Mary Snider celebrated her 102nd birthday Friday at Edgewood Manor Nursing Center in Port Clinton.
(James Proffitt / News Herald)
She married Leo Snider in her early 20s. Not long after, they became the parents of Betty and William. During the Great Depression, they lived in Oak Harbor, and a neighbor with a farm helped the family.
They later moved back to Port Clinton.
"We moved to Fifth Street and the school was right across the street," Snider said.
Her husband was in the Coast Guard. "He was at the Coast Guard station, and I made him do the cooking when he got home," she said with a laugh. Leo Snider also was involved with the police force at the time.
"He was good-looking. Nice and thin, but he got fat. That's because he cooked a lot," Snider said. "He couldn't make a pie, though. We had to throw it in the lake. We couldn't even cut the crust."
The couple loved to go dancing on Friday nights when he returned from the station.
"I could dance and sing. Oh, yeah, I could sing, too, because my mother was a singer, soprano," she said.
She enjoyed singing in the choir at Immaculate Conception Church. Her hobbies included crocheting, knitting, pinochle, baking and making candy.

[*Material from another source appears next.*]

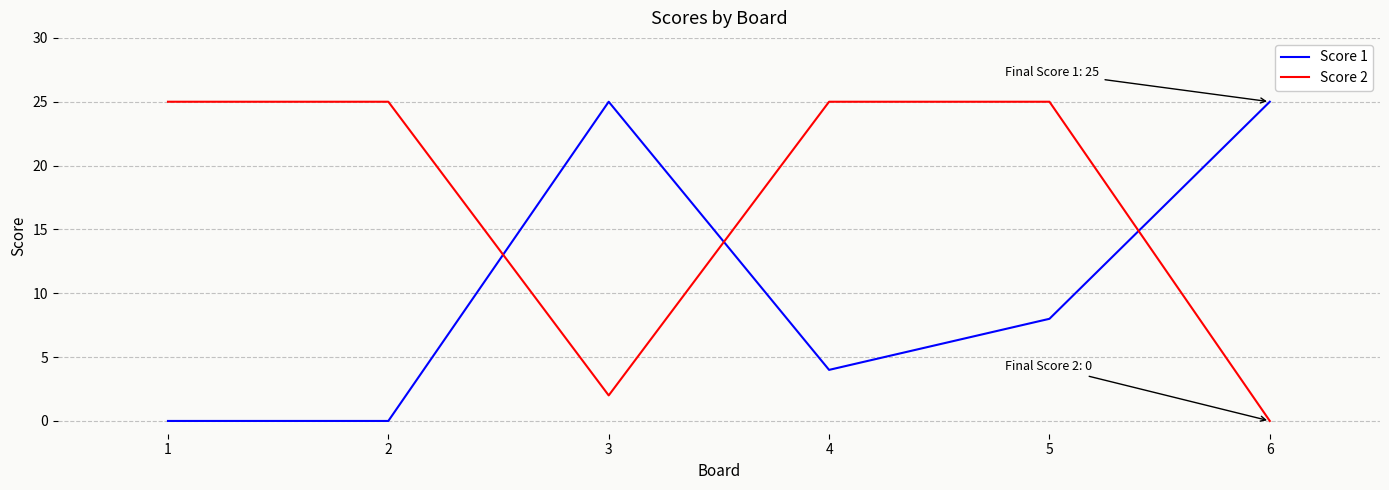

Which series has the largest total across all categories?

Score 2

Snider was on a bowling team, too.
"I had a 150 average," she said.
She also liked to play the piano and do oil paintings. She had no favorite subject.
"Everything, everything I could get a hold of. The very first picture I ever painted was a rose on a table in a vase," she said.
Over the years, she worked as a dispatcher for Port Clinton's first taxicab company, and worked in restaurants with her daughter Betty Henderson.
Snider has seven grandchildren, 13 great-grandchildren and one great-great-grandchild. She said she has a lot of friends at Edgewood.
She likes playing bingo and has a wrist full of beaded bracelets she won to prove it.
Snider said she doesn't have any secrets to living a long life.
"I had a lot of help," she said. "I've got a lot of friends."
She did joke about her longevity.
"The devil didn't want me," she said. "Neither did the Lord."